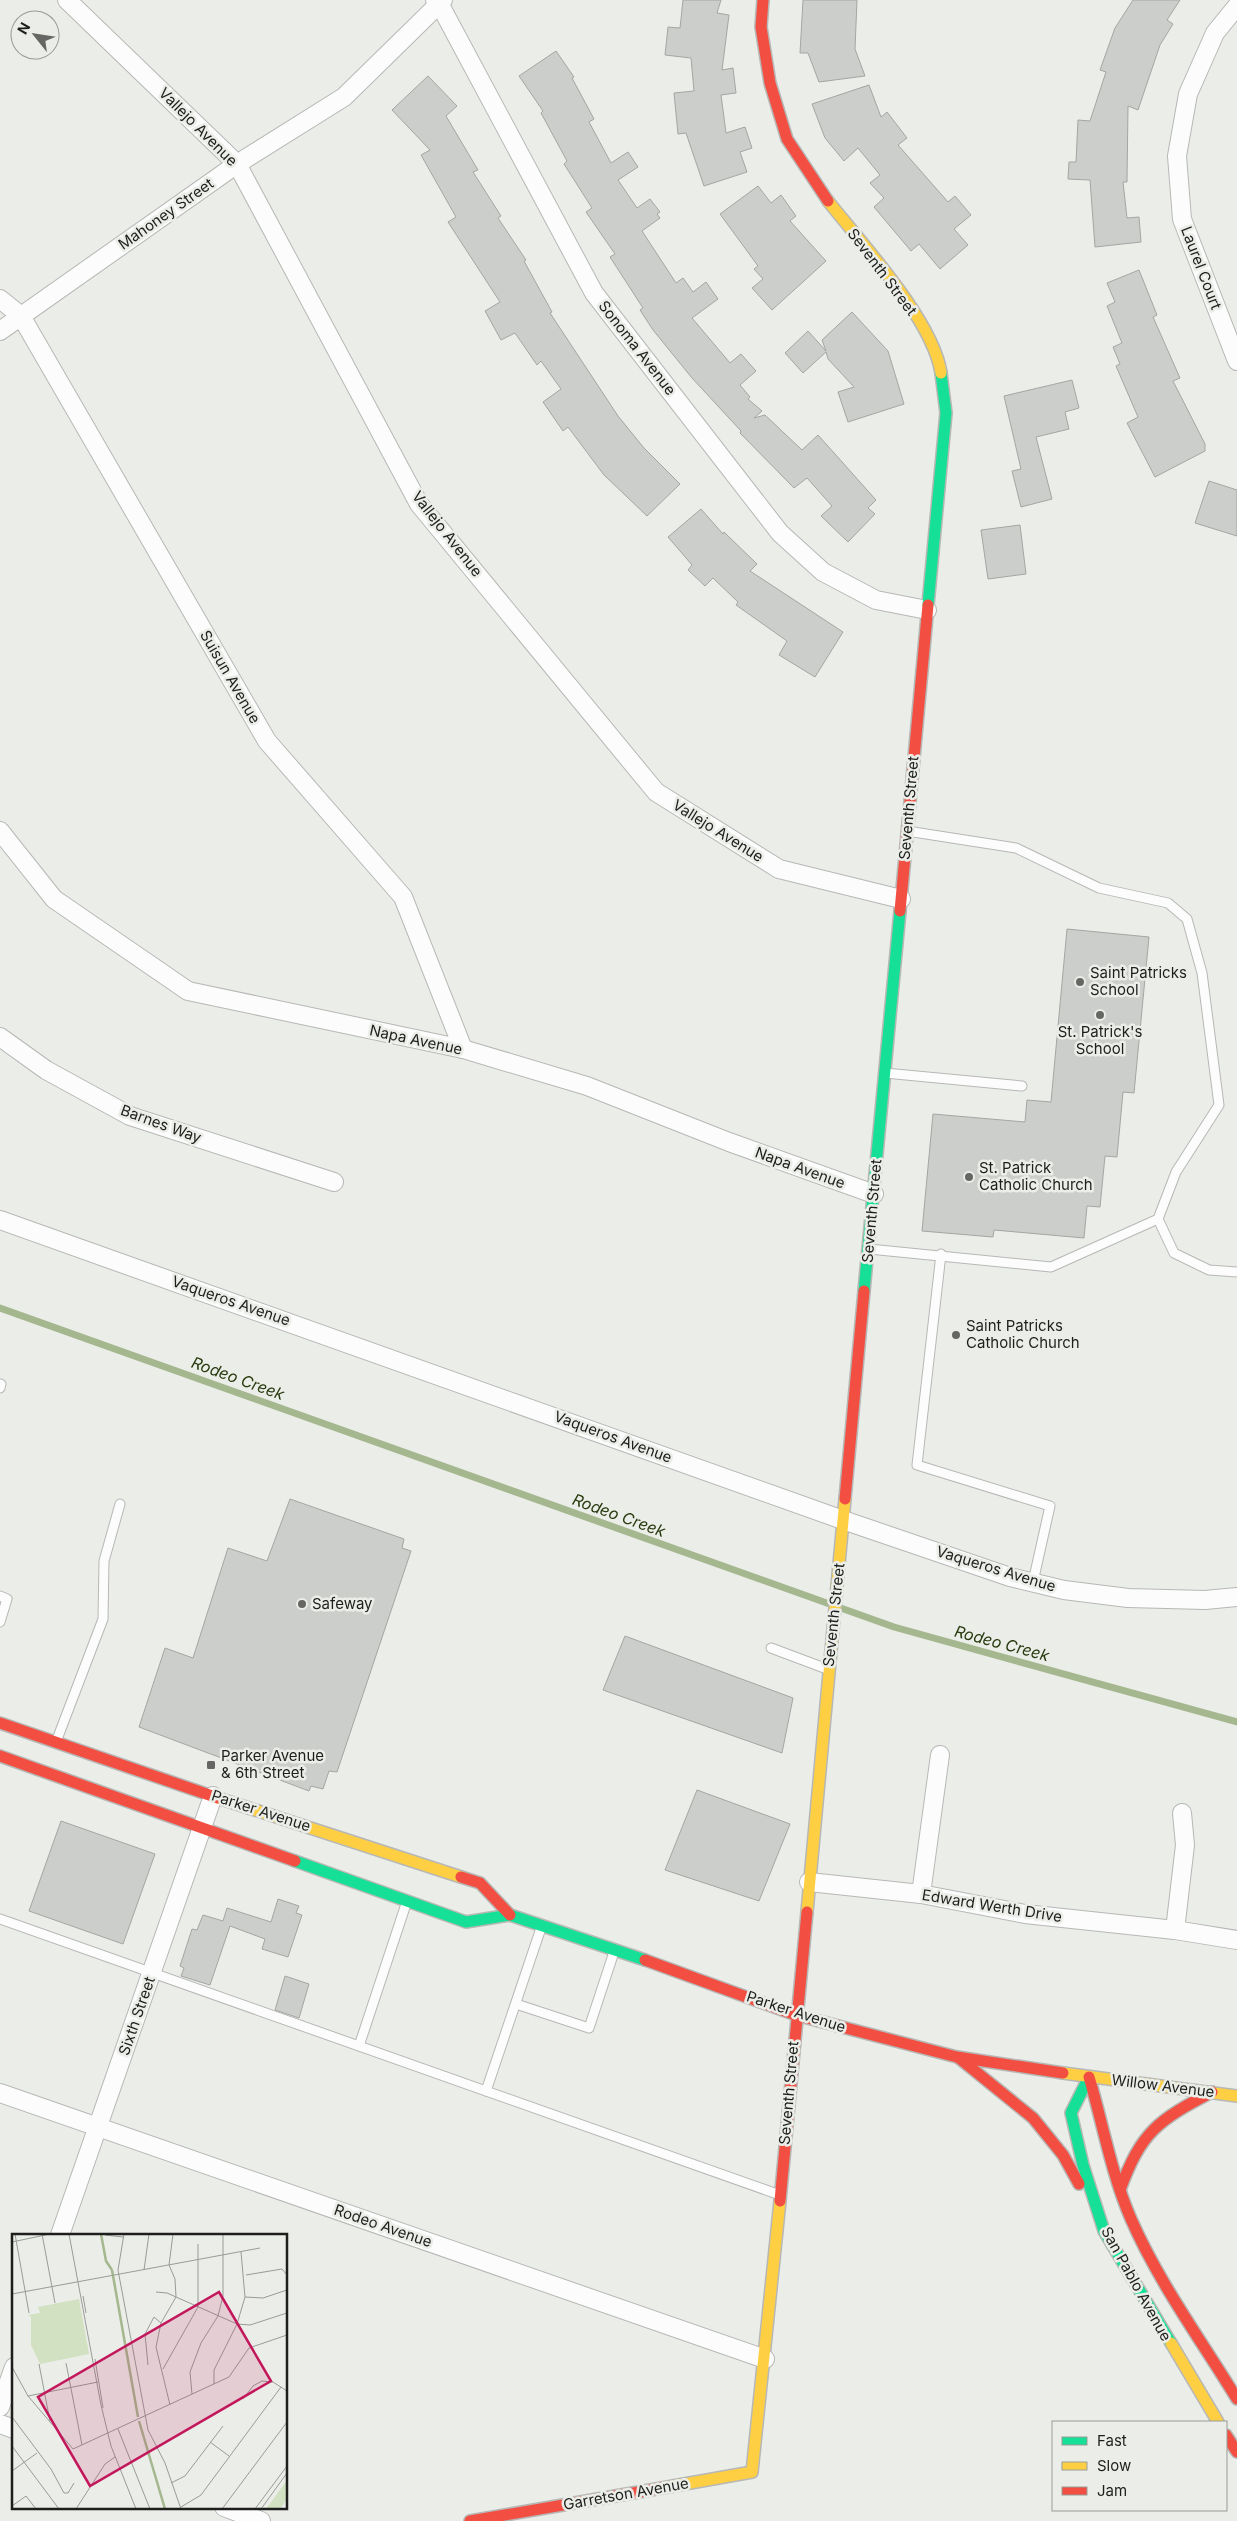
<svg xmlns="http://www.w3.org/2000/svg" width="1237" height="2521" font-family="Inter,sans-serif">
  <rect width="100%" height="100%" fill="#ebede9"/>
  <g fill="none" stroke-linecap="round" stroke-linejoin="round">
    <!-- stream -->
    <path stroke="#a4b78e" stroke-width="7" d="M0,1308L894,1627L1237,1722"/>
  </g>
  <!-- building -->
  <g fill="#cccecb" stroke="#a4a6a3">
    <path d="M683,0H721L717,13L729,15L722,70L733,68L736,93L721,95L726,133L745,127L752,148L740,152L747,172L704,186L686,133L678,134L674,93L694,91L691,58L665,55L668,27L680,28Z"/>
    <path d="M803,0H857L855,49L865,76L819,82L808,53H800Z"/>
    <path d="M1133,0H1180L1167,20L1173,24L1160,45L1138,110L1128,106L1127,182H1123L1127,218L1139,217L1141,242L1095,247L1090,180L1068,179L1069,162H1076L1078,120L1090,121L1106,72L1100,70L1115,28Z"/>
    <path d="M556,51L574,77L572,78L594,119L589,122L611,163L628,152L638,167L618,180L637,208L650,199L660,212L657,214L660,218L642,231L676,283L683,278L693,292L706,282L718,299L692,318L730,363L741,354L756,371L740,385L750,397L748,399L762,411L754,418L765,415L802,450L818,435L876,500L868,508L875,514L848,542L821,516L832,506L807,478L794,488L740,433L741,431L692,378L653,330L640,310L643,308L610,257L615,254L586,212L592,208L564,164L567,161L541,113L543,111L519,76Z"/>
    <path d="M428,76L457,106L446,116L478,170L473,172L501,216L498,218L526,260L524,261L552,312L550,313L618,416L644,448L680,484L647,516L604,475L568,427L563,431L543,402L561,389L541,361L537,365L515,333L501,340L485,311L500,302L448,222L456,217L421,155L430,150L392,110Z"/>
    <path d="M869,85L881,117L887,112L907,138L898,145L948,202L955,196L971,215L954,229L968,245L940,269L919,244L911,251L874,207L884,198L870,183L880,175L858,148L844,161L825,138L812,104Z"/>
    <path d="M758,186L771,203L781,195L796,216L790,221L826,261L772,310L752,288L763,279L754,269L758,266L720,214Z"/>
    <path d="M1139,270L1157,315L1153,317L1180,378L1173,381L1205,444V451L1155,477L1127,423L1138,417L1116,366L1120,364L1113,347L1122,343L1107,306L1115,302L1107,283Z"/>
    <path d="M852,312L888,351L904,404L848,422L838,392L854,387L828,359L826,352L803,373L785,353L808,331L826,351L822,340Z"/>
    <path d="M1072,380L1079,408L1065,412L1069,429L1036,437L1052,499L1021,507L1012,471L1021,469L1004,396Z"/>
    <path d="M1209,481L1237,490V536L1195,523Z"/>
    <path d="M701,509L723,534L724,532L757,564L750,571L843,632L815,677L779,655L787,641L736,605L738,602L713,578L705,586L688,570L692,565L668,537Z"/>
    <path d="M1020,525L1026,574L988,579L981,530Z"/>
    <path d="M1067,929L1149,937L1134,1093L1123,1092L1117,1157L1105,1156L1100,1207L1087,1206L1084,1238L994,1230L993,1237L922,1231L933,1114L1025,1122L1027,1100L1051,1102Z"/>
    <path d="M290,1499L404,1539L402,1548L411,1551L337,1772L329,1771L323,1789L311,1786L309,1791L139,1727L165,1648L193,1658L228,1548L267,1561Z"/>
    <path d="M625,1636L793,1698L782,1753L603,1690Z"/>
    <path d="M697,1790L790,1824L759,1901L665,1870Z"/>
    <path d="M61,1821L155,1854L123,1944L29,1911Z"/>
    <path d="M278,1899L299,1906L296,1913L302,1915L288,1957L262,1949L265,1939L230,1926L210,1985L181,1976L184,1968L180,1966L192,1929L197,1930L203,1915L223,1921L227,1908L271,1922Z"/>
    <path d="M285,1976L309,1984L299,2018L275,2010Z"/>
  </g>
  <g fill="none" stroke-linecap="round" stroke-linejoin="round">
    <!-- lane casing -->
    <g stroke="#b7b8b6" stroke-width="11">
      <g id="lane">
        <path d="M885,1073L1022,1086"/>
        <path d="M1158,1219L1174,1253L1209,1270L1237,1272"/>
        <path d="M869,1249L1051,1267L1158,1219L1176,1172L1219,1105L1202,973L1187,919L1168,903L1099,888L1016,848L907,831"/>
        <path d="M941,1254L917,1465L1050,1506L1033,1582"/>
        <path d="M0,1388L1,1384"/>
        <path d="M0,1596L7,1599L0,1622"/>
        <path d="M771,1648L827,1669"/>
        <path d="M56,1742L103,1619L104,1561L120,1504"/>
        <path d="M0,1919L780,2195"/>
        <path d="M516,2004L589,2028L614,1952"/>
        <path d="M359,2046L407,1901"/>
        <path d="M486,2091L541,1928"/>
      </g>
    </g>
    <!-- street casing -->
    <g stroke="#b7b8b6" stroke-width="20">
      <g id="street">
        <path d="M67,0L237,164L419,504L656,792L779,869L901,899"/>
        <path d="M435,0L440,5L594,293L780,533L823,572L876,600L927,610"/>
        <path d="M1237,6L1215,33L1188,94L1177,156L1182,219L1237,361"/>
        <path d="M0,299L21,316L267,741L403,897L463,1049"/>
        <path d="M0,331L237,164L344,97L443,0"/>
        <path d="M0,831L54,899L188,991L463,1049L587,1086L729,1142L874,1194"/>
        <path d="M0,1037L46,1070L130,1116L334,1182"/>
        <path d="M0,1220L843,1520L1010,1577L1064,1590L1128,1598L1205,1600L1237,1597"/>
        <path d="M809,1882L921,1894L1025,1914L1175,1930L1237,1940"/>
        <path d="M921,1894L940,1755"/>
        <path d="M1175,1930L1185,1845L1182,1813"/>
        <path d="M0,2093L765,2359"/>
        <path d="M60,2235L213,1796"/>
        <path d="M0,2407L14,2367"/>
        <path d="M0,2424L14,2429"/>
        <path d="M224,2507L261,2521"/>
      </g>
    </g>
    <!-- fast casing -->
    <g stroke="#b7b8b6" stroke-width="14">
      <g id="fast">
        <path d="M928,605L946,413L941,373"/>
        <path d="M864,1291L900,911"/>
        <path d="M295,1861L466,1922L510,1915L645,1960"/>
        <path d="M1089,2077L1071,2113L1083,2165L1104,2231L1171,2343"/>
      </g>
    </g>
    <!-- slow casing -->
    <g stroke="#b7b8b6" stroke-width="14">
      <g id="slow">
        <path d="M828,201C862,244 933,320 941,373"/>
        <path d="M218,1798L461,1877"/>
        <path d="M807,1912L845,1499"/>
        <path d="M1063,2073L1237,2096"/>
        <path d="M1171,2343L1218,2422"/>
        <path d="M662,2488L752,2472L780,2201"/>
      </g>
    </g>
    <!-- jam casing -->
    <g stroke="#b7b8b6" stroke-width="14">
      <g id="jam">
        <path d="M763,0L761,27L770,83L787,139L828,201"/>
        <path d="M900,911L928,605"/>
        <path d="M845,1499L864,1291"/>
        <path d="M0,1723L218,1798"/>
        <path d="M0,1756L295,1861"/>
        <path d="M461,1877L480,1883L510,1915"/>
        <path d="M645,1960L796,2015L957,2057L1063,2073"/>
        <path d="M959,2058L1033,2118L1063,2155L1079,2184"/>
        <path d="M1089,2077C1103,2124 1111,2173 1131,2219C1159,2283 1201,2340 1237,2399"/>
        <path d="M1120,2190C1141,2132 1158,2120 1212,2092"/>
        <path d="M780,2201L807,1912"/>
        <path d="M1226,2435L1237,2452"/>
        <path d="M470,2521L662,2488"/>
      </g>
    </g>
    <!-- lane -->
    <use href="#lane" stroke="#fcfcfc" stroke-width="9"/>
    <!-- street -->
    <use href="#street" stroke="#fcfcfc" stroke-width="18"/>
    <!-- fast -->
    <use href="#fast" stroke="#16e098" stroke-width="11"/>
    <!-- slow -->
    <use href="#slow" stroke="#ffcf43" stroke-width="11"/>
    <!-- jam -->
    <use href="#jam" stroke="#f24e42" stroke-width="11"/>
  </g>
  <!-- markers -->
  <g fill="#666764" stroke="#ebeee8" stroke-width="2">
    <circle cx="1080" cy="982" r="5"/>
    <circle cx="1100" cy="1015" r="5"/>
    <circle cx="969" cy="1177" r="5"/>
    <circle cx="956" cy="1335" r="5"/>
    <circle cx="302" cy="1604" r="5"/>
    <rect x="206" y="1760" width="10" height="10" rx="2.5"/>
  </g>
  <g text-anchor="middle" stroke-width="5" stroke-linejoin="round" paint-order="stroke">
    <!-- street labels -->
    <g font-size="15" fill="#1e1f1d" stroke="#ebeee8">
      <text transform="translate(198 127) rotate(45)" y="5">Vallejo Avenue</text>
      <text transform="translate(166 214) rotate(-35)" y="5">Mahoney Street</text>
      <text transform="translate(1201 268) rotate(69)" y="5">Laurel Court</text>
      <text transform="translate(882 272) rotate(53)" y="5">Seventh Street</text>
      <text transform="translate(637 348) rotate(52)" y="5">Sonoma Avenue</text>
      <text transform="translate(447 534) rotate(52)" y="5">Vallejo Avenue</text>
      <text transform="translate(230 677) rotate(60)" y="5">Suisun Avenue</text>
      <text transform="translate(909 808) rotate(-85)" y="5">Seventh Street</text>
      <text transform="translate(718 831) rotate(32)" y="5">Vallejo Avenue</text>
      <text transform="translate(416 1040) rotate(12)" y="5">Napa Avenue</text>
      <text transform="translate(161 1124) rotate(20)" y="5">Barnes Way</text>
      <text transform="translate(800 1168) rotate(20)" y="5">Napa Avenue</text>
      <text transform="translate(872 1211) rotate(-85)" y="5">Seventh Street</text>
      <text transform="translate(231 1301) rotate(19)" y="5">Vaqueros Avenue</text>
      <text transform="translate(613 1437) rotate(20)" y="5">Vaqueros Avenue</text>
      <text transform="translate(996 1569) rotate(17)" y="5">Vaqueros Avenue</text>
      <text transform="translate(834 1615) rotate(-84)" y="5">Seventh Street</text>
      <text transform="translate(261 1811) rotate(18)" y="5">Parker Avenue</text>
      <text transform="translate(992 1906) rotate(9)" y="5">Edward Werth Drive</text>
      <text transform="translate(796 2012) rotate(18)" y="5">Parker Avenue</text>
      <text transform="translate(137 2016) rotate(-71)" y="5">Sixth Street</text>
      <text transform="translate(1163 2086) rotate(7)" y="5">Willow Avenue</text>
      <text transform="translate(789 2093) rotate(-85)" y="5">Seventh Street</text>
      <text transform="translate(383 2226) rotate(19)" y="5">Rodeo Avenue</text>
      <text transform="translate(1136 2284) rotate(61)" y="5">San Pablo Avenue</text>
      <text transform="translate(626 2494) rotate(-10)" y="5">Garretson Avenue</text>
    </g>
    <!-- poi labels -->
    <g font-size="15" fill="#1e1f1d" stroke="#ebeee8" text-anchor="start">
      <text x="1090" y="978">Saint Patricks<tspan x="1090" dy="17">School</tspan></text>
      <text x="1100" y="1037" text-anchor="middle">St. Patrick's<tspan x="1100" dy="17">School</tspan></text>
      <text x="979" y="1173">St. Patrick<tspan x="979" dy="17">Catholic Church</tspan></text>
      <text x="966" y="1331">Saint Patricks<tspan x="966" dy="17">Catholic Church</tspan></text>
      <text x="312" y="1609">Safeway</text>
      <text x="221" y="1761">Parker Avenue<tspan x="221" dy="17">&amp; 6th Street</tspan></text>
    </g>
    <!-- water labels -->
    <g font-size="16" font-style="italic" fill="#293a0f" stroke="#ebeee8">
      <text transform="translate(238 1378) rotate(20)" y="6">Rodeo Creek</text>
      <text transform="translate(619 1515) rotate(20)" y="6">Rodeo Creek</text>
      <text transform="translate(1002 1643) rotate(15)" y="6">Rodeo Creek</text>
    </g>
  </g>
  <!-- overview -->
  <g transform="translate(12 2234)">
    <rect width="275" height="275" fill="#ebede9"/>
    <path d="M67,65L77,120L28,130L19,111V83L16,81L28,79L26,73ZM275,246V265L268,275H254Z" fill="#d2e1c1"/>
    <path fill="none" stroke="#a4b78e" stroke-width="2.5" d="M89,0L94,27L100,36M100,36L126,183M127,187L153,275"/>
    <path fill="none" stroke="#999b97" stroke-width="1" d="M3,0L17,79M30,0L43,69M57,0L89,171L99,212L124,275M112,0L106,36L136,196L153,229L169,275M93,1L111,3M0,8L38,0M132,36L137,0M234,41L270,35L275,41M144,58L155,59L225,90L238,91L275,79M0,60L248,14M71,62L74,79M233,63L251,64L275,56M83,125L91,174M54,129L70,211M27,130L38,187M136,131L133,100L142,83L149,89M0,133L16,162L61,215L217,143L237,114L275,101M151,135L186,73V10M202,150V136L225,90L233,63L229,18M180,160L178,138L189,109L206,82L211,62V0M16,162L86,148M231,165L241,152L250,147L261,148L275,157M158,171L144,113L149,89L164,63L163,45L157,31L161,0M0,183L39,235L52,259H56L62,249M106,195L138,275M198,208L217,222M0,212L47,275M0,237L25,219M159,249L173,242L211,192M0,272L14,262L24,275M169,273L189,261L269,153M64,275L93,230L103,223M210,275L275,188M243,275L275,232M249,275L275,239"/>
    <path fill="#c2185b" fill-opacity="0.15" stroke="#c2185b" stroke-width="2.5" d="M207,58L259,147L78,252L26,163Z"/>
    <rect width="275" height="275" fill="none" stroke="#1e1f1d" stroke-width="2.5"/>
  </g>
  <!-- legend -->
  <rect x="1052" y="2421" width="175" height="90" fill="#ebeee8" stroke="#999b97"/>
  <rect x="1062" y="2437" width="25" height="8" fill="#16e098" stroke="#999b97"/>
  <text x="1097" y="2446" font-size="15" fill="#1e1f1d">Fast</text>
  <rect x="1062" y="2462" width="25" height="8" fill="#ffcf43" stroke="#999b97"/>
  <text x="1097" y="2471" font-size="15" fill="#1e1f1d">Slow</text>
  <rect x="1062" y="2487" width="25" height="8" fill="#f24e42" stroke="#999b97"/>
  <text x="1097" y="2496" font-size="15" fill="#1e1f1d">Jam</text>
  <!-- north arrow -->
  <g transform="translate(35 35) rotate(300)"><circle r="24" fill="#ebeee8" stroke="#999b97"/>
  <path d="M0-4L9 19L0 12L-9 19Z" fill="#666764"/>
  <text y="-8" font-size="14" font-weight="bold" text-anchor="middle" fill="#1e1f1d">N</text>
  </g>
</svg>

--

Work to be completed:
The string "School" marks the lines to return from the material. Copy each one.

Response box:
      <text x="1090" y="978">Saint Patricks<tspan x="1090" dy="17">School</tspan></text>
      <text x="1100" y="1037" text-anchor="middle">St. Patrick's<tspan x="1100" dy="17">School</tspan></text>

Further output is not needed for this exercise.